_Task list_
[1] In the Speedometer 3 excerpt, why did the team keep its list of frameworks small?
[2] Using the Speedometer 3 excerpt, decide whether each statement agrees with it. Answer yes or no, and quote the exact words that decide it.
(a) Every Speedometer 2 workload was a variation of a todo app.
(b) The HTTP Archive snapshot used for the initial evaluation came from January 2023.
(c) The new web-component version was built with vanilla JavaScript.
[3] Write the next part of the Speedometer 3 excerpt, starting after its last sentence.

The web has changed a lot since 2018, and so has Speedometer in its latest release, Speedometer 3. This work has been based on a joint multi-stakeholder governance model to share work, and build a collaborative understanding of performance on the web to help drive browser performance in ways that help users. The goal of this collaborative project is to create a shared understanding of web performance so that improvements can be made to enhance the user experience. Together, we were able to to improve how Speedometer captures and calculates scores, show more detailed results and introduce an even wider variety of workloads. This cross-browser collaboration introduced more diverse perspectives that enabled clearer insights into a broader set of web users and workflows, ensuring the newest version of Speedometer will help make the web better for everyone, regardless of which browser they use.

Why is building workloads challenging?

Building a reliable benchmark with representative tests and workloads is challenging enough. That task becomes even more challenging if it will be used as a tool to guide optimization of browser engines over multiple years. To develop the Speedometer 3 benchmark, the Chrome Aurora team, together with colleagues from other participating browser vendors, were tasked with finding new workloads that accurately reflect what users experience across the vast, diverse and eclectic web of 2024 and beyond.

A few tests and workloads can’t simulate the entire web, but while building Speedometer 3 we have established some criteria for selecting ones that are critical to user’s experience. We are now closer to a representative benchmark than ever before. Let’s take a look at how Speedometer workloads evolved

How did the workloads change?

Since the goal is to use workloads that are representative of the web today, we needed to take a look at the previous workloads used in Speedometer and determine what changes were necessary. We needed to decide which frameworks are still relevant, which apps needed updating and what types of work we didn’t capture in previous versions. In Speedometer 2, all workloads were variations of a todo app implemented in different JS frameworks. We found that, as the web evolved over the past six years, we missed out on various JavaScript and Browser APIs that became popular, and apps tend to be much larger and more complicated than before. As a result, we made changes to the list of frameworks we included and we added a wider variety of workloads that cover a broader range of APIs and features.

Frameworks

To determine which frameworks to include, we used data from HTTP Archive and discussed inclusion with all browser vendors to ensure we cover a good range of implementations. For the initial evaluation, we took a snapshot of the HTTP Archive from March 2023 to determine the top JavaScript UI frameworks currently used to build complex web apps.



Another approach is to determine inclusion based on popularity with developers: Do we need to include frameworks that have “momentum”, where a framework's current usage in production might be low, but we anticipate growth in adoption? This is somewhat hard to determine and might not be the ideal sole indicator for inclusion. One data point to evaluate momentum might be monthly NPM downloads of frameworks.

Here are the same 15 frameworks NPM downloads for March 2023:



With both data points on hand, we decided on a list that we felt gives us a good representation of frameworks. We kept the list small to allow space for brand new types of workloads, instead of just todo apps. We also selected commonly used versions for each framework, based on the current usage.



In addition, we updated the previous JavaScript implementations and included a new web-component based version, implemented with vanilla JavaScript.

More Workloads

A simple Todo-list only tests a subset of functionality. For example: how well do browsers handle complicated flexbox and grid layouts? How can we capture SVG and canvas rendering and how can we include more realistic scenarios that happen on a website?

_Supplied records_
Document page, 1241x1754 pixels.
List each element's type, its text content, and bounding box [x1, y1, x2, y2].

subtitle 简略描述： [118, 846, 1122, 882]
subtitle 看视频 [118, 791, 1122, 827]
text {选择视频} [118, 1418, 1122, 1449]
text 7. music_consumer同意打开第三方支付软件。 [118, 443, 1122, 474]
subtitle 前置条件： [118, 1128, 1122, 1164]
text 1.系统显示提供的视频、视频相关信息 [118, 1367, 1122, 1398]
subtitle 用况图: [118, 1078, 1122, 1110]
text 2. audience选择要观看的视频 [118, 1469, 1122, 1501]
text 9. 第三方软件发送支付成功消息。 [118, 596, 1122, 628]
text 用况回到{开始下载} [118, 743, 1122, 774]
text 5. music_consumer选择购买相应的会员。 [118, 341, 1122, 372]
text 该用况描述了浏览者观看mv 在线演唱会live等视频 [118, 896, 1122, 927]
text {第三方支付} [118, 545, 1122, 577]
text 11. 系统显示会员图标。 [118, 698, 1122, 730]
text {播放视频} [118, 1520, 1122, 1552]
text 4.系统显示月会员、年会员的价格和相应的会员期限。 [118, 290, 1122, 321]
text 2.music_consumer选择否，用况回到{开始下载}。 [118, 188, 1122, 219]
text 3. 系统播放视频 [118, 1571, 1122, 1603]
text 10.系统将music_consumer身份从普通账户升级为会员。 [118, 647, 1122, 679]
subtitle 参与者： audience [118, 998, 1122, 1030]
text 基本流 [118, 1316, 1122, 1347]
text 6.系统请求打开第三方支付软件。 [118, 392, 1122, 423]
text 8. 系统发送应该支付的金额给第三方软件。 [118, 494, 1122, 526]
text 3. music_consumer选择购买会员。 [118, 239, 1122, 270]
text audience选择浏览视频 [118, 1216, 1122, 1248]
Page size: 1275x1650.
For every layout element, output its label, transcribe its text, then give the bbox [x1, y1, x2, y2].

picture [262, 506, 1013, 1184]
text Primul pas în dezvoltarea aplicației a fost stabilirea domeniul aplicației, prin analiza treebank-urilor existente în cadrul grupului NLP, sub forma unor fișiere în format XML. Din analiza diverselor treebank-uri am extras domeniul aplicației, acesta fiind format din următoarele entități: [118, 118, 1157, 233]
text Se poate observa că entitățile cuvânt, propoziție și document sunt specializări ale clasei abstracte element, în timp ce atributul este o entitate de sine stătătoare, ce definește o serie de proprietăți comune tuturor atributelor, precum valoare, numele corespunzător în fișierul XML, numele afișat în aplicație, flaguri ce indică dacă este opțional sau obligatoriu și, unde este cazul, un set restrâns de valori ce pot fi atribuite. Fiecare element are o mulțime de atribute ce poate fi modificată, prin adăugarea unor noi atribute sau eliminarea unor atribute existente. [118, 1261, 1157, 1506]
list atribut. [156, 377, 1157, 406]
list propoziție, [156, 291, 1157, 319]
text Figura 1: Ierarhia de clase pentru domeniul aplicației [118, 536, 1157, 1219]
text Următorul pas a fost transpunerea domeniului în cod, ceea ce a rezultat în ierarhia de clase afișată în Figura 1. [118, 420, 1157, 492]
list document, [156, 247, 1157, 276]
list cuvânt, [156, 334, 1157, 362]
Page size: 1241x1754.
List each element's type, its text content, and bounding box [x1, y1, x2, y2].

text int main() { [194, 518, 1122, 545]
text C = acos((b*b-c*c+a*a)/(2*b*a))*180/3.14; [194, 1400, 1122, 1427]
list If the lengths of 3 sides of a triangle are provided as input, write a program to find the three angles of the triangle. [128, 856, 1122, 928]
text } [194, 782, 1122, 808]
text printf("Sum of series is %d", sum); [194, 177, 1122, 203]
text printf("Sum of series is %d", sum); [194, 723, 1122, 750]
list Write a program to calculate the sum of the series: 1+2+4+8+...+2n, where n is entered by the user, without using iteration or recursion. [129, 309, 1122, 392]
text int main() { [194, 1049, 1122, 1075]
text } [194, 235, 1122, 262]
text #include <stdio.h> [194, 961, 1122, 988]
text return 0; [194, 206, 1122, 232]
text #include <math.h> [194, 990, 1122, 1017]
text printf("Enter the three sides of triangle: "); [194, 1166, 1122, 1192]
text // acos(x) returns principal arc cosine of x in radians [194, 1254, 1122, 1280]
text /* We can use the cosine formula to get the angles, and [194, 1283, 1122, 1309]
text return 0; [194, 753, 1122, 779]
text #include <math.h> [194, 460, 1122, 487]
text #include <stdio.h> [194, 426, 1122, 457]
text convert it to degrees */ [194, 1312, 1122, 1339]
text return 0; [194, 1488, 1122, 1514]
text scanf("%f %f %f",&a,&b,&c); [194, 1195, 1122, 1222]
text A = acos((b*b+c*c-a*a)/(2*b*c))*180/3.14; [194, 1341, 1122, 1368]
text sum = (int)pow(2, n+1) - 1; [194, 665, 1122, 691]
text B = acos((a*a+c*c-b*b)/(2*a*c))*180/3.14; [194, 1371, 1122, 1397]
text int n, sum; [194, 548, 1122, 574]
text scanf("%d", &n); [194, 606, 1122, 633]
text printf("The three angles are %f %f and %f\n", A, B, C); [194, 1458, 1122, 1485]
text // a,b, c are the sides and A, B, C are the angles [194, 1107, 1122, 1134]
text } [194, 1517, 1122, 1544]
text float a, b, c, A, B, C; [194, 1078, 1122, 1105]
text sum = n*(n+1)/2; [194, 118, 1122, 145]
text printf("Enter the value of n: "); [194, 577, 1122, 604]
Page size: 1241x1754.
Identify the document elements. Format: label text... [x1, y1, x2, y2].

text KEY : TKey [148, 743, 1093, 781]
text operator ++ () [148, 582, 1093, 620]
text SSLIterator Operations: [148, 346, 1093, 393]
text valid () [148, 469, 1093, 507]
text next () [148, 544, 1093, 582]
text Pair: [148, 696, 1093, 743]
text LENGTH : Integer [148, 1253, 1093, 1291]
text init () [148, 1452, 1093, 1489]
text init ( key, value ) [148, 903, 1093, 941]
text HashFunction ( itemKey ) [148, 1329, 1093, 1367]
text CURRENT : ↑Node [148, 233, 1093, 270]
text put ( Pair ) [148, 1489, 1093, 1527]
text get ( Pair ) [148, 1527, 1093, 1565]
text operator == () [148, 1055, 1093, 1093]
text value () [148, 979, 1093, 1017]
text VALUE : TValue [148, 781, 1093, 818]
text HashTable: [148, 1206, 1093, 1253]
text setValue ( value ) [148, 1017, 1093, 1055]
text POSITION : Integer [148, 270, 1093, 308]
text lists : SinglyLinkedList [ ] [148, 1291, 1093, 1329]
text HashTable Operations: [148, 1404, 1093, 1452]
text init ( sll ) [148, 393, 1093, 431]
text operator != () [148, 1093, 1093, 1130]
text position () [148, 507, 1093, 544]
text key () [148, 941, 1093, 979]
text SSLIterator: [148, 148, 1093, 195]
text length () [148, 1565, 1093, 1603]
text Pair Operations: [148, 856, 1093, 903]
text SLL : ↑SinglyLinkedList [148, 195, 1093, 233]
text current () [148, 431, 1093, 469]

_Answers to each task_
[1] The team kept the list small to leave room for brand-new kinds of workloads rather than only todo apps.

[2]
(a) Yes: "In Speedometer 2, all workloads were variations of a todo app implemented in different JS frameworks."
(b) No: "we took a snapshot of the HTTP Archive from March 2023"
(c) Yes: "included a new web-component based version, implemented with vanilla JavaScript"

[3]
We collected and categorized areas of interest into DOM, layout, API and patterns, to be able to match them to potential workloads that would allow us to test these areas. In addition we collected user journeys that included the different categories of interest: editing text, rendering charts, navigating a site, and so on.



There are many more areas that we weren’t able to include, but the final list of workloads presents a larger variety and we hope that future versions of Speedometer will build upon the current list.

Validation

The Chrome Aurora team worked with the Chrome V8 team to validate our assumptions above. In Chrome, we can use runtime-call-stats to measure time spent in each web API (and additionally many internal components). This allows us to get an insight into how dominant certain APIs are.

If we look at Speedometer 2.1 we see that a disproportionate amount of benchmark time is spent in innerHTML.



While innerHTML is an important web API, it's overrepresented in Speedometer 2.1. Doing the same analysis on the new version 3.0 yields a slightly different picture:



We can see that innerHTML is still present, but its overall contribution shrunk from roughly 14% down to 4.5%. As a result, we get a better distribution that favors more DOM APIs to be optimized. We can also see that a few Canvas APIs have moved into this list, thanks to the new workloads in v3.0.

While we will never be able to perfectly represent the whole web in a fast-running and stable benchmark, it is clear that Speedometer 3.0 is a giant step in the right direction.

Ultimately, we ended up with the following list of workloads presented in the next few sections.

What workloads are included?

TodoMVC

Many developers might recognize the TodoMVC app. It’s a popular resource for learning and offers a wide range of TodoMVC implementations with different frameworks.



TodoMVC is a to-do application that allows a user to keep track of tasks. The user can enter a new task, update an existing one, mark a task as completed, or delete it. In addition to the basic CRUD operations, the TodoMVC app has some added functionality: filters are available to change the view to “all”, “active” or “completed” tasks and a status text displays the number of active tasks to complete.

In Speedometer, we introduced a local data source for todo items, which we use in our tests to populate the todo apps. This gave us the opportunity to test a larger character set with different languages.

The tests for these apps are all similar and are relatable to typical user journeys with a todo app:

  1. Add a task
  2. Mark task as complete
  3. Delete task
  4. Repeat steps 1-3 a set amount of times

These tests seem simple, but it lets us benchmark DOM manipulations. Having a variety of framework implementations also cover several different ways how this can be done.

Complex DOM / TodoMVC

The complex DOM workloads embed various TodoMVC implementations in a static UI shell that mimics a complex web page. The idea is to capture the performance impact on executing seemingly isolated actions (e.g. adding/deleting todo items) in the context of a complex website. Small performance hits that aren’t obvious in an isolated TodoMVC workload are amplified in a larger application and therefore capture more real-world impact.

The tests are similar to the TodoMVC tests, executed in the complex DOM & CSSOM environment.

This introduces an additional layer of complexity that browsers have to be able to handle effortlessly.



Single-page-applications (News Site)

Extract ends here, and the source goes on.